My 2014 ES350 tester was a base model priced at $37,530 ($910 handling fee included) and included the $3923 Premium package which featured Expresso Bird’s Eye maple wood trim, backup camera, the 7 inch infotainment display, an eight speaker Premium sound system, Intuitive Park Assist, Blind Spot Monitor system, Bluetooth Audio and Phone, heated front seats and wood on the steering wheel and shift knob. As tested, the price was $41,453. Luxury and Ultra Luxury packages are available that bring features such as Semi-Aniline leather surfaces, navigation with traffic and weather, Sirius/XM satellite and HD radio as well as the Lexus Enform Apps suite and a host of other goodies that will ring the register near the $50k mark.

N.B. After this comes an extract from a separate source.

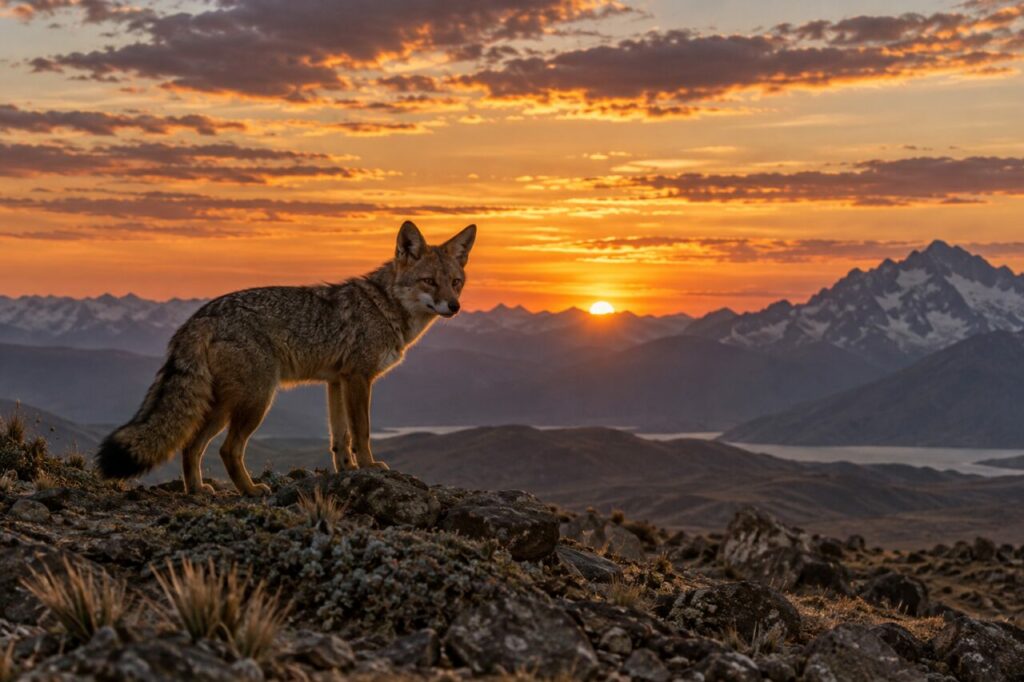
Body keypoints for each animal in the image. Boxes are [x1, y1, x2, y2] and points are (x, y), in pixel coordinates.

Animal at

Even with Buick and Lincoln aiming directly at the ES350 with their LaCrosse and MKZ sedans, Lexus will still find continued success here. It would be unfair of me to judge the ES350 for not being an enthusiast car as that isn’t (and perhaps will never be) it’s intended mission if Lexus is keen on not messing with its formula for high sales. On the merits of transporting its occupants to their destination in a cocoon of refinement, luxury, isolation and cushiness, the 2014 ES350 excels at its purpose. It will no doubt continue to find success with the kind of people Cadillac more or less left behind to be America’s version of BMW. For the enthusiast driver however, Lexus would be glad to sell you an IS250/IS350 sports sedan.